We have found them to be the absolute best shingle on the market. We also get a GREAT deal on them. Sometime's we will install the new OC shingles. These are also a great holder in the Wyoming wind!

We are having the Malarkey rep to our shop to give the guys an orientation. It really isn't a certification rather an overview of how they prefer you install their material. 

Sometimes I think I sound like Charlie Browns teacher. Waa, Waa, Waa. My guys standing there looking at me:blink:. At least now they will see where the information comes from. Granted we install above and beyond any manufacturer recommendations or ICC. I think it will give them a base to learn from. More importantly they can hear it from the manufacturer themselves then expand on it.


----------



## Pie in the Sky

LCG said:


> We are having the Malarkey rep to our shop to give the guys an orientation. It really isn't a certification rather an overview of how they prefer you install their material.


 
Is Dave C. Still Repping them???

I like Malarkey too. You just dont see them down here. I have also seen a total failure but they stepped up and covered total replacement. Ive heard other negatives too but it was here say and you hear that about everyone.


----------



## LCG

Pie in the Sky said:


> Is Dave C. Still Repping them???
> 
> I like Malarkey too. You just dont see them down here. I have also seen a total failure but they stepped up and covered total replacement. Ive heard other negatives too but it was here say and you hear that about everyone.


Does he rep. Montana and Northern Wyoming or the Sounthern region of WY?

I think the Southern guy is named Dave. I also believe the one of the northern guys out of OR or WA is also named Dave?:blink: 

To make a long explanation even longer. No, I don't deal directly with him. I have met both but have been working with a guy named Jason for the last two years. They just put another guy in for the northern region who seems pretty cool as well. 

To complicate it further... The person coming to the orientation is from S. Dakota! :wallbash:

Here in Wyoming we take what we can get. They pretty much call each other and see who's "Passing Throuugh". The unlucky candidate gets the gig.:laughing:


----------



## Pie in the Sky

Dave Ciani is from SD. Jason may be one of his employees.. Good guys... Good Luck!


----------



## 1985gt

Good to hear about Malarkey they will for sure be on the list when it comes time to do my house.

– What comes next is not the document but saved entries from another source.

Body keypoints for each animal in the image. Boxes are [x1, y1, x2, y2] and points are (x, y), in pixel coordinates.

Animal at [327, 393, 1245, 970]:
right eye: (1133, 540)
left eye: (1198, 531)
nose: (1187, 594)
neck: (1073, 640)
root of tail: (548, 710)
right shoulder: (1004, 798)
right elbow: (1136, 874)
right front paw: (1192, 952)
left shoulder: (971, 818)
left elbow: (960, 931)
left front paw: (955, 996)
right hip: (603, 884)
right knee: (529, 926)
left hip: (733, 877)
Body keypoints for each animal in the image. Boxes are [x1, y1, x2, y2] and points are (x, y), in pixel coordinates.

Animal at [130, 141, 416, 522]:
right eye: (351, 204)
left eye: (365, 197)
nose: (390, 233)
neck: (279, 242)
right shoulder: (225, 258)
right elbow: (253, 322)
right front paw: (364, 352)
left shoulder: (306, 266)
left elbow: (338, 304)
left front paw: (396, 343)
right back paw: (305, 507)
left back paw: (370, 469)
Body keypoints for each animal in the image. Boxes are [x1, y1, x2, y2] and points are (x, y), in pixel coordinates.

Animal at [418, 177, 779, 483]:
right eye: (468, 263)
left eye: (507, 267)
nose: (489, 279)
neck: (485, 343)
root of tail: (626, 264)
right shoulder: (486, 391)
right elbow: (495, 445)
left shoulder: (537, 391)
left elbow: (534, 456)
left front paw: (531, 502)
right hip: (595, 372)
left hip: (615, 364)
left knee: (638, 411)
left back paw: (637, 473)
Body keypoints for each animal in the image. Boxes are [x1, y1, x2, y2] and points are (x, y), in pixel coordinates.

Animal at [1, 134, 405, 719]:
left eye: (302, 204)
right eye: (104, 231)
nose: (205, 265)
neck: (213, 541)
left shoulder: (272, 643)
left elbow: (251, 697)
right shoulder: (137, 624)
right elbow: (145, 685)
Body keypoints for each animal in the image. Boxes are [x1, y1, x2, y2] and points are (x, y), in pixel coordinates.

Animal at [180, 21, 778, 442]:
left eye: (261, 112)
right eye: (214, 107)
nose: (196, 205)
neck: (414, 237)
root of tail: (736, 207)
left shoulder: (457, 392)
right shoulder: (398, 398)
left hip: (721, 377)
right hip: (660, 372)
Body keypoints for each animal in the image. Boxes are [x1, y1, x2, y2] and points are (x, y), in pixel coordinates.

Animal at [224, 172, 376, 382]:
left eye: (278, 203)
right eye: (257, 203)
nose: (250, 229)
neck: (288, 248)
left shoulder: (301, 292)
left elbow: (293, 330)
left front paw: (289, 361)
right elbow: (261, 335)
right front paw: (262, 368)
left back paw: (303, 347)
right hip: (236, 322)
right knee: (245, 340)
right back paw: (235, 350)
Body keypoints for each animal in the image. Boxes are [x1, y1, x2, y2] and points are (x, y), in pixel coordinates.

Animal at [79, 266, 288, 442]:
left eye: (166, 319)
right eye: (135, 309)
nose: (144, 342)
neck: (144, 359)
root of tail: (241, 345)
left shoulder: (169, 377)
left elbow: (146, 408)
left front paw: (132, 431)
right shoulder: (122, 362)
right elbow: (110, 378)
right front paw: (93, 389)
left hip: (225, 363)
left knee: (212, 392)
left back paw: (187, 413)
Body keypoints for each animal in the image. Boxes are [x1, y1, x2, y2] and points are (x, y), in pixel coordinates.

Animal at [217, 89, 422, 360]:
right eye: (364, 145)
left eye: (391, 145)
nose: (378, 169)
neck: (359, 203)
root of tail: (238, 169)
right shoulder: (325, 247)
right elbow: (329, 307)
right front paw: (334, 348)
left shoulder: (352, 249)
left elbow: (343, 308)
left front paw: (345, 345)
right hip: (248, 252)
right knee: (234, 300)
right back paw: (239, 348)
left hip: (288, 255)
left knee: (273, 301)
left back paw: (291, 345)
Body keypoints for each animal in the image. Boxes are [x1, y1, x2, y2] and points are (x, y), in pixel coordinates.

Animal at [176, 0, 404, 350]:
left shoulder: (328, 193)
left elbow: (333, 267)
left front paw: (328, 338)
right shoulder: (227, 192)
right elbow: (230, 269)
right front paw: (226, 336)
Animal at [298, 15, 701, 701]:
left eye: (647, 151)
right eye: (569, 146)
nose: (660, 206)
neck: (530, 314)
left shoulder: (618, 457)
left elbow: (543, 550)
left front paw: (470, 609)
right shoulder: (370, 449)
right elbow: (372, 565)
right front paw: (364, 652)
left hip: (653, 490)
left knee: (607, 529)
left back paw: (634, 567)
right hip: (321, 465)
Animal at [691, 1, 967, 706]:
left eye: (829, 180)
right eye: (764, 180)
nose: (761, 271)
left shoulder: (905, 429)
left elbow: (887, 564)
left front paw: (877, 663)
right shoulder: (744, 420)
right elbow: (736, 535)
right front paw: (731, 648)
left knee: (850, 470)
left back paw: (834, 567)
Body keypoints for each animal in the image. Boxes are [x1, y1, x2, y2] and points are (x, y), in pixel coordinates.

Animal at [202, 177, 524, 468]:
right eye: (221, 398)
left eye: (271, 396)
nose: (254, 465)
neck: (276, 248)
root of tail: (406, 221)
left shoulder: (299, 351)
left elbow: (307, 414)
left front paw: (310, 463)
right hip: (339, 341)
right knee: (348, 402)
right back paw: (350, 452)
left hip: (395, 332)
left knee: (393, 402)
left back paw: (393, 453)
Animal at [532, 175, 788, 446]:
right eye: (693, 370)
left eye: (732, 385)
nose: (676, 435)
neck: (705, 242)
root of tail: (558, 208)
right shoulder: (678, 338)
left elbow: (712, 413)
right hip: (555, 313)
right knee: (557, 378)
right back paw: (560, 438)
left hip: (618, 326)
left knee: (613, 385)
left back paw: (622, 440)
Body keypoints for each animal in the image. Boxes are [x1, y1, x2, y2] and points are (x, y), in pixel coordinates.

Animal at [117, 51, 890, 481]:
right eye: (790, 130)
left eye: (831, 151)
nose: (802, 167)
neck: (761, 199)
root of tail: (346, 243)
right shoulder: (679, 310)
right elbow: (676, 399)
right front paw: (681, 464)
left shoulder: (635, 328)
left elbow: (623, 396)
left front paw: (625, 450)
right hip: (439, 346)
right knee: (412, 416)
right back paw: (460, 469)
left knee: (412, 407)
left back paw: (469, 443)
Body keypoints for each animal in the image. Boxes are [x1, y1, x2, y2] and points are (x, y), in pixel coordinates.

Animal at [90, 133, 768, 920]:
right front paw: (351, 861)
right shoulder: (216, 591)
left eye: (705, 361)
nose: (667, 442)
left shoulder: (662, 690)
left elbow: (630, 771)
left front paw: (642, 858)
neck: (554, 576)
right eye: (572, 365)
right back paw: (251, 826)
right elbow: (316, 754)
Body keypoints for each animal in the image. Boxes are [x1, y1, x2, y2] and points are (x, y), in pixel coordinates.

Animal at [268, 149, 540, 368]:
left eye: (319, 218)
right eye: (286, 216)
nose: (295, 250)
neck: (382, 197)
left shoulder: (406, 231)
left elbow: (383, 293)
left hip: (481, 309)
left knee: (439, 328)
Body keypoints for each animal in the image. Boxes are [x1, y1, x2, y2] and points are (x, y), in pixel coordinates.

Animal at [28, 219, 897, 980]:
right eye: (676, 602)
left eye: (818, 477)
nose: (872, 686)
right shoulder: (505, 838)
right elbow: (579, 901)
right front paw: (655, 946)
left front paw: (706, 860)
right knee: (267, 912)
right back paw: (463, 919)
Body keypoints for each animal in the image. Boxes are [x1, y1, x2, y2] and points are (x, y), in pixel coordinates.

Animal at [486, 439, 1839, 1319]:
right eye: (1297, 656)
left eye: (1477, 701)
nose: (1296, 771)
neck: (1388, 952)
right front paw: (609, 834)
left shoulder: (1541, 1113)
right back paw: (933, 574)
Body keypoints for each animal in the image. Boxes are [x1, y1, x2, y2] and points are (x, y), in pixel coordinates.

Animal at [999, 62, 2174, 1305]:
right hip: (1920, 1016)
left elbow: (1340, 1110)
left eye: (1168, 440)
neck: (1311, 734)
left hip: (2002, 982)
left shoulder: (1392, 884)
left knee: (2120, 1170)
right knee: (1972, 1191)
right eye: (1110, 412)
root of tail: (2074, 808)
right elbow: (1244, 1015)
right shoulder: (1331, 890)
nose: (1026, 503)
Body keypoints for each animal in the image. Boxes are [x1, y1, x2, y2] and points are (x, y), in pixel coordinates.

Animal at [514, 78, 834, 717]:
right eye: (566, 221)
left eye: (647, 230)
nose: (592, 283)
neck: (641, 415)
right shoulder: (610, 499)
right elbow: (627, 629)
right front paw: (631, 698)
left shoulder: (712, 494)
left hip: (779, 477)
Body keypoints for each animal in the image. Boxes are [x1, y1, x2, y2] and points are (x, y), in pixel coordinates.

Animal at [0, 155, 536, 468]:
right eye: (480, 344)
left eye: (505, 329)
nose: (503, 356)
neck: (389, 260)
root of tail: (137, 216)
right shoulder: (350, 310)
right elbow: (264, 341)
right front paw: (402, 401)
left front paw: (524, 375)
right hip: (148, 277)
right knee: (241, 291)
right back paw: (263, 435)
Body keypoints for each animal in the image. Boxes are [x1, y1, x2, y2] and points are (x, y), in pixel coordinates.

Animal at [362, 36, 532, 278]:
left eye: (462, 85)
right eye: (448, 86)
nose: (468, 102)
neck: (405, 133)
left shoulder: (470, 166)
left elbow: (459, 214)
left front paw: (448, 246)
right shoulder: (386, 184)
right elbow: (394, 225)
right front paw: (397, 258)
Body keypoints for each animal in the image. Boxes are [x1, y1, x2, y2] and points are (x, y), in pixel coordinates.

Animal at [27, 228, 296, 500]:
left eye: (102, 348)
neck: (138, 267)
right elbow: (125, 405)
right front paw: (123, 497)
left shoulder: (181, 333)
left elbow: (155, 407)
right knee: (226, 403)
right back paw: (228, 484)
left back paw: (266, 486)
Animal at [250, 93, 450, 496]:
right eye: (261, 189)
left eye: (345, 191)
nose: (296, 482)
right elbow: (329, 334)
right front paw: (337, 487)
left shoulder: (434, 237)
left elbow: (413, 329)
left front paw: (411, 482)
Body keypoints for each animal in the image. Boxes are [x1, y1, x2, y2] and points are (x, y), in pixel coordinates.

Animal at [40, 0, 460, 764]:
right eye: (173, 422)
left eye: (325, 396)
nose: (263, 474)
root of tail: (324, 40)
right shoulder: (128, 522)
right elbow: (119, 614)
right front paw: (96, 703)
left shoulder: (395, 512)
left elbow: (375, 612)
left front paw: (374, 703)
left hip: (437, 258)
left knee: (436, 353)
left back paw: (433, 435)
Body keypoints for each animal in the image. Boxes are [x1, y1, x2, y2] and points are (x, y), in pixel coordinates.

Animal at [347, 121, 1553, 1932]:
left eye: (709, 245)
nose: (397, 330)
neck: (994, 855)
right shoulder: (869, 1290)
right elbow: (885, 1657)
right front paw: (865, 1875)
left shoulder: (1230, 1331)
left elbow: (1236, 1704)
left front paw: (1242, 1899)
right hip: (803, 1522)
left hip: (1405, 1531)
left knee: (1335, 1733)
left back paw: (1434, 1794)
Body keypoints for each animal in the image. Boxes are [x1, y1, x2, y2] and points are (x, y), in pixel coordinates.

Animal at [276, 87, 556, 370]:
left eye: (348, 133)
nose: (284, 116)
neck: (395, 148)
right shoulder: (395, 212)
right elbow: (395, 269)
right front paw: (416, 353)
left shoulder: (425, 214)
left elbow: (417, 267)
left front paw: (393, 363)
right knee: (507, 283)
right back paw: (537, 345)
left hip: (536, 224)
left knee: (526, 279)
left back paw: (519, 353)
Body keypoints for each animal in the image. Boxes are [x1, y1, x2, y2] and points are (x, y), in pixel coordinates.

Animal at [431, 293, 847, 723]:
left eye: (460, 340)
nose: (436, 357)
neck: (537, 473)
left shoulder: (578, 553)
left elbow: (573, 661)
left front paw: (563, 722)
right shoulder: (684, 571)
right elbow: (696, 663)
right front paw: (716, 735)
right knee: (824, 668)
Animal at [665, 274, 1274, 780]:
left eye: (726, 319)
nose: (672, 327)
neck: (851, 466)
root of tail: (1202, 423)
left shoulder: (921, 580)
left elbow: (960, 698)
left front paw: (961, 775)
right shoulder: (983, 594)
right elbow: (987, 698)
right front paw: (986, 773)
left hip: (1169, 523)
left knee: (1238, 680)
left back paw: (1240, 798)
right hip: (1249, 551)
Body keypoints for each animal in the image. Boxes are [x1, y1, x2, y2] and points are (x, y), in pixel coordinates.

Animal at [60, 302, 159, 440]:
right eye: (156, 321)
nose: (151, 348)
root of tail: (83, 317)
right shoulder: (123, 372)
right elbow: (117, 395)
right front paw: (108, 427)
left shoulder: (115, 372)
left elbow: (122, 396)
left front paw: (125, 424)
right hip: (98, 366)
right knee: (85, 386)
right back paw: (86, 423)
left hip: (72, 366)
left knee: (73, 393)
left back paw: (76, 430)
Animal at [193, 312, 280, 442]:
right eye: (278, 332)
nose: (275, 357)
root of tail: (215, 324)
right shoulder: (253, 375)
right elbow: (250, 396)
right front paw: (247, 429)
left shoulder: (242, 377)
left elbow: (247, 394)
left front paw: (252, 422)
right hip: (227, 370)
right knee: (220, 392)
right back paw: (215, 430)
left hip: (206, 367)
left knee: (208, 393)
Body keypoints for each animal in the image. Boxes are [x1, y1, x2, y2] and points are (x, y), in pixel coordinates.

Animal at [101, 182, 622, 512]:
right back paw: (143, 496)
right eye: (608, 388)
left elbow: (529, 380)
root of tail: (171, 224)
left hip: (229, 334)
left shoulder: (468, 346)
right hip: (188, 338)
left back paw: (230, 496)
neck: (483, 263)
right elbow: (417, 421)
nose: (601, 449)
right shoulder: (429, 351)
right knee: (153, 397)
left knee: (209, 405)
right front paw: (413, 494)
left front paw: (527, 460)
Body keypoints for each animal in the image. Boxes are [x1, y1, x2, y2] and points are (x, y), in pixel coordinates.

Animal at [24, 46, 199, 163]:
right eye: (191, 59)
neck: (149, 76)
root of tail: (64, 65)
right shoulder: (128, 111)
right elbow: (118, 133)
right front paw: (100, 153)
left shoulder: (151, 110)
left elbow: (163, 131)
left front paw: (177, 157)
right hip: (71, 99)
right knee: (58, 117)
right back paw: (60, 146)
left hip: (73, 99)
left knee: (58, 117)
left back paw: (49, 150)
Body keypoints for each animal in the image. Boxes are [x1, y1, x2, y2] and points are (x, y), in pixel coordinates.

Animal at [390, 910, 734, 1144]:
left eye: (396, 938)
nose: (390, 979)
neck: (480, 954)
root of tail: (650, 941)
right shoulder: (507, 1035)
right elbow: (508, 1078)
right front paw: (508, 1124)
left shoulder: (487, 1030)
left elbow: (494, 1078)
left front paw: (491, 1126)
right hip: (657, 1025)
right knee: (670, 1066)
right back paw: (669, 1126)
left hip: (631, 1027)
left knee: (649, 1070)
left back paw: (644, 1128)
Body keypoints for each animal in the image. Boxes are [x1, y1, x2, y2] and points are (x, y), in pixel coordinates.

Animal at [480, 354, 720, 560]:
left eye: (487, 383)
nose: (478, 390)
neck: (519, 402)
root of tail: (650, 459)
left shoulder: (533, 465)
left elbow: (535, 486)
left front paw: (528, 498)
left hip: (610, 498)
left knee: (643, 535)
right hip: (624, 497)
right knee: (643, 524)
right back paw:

So LCG when was the last time you traveled to Nebraska? :laughing:


----------



## LCG

1985gt said:


> Good to hear about Malarkey they will for sure be on the list when it comes time to do my house.
> 
> So LCG when was the last time you traveled to Nebraska? :laughing:


Well, there was that stripper in Sidney....:whistling:

Still gives me the itch thinking about it!


----------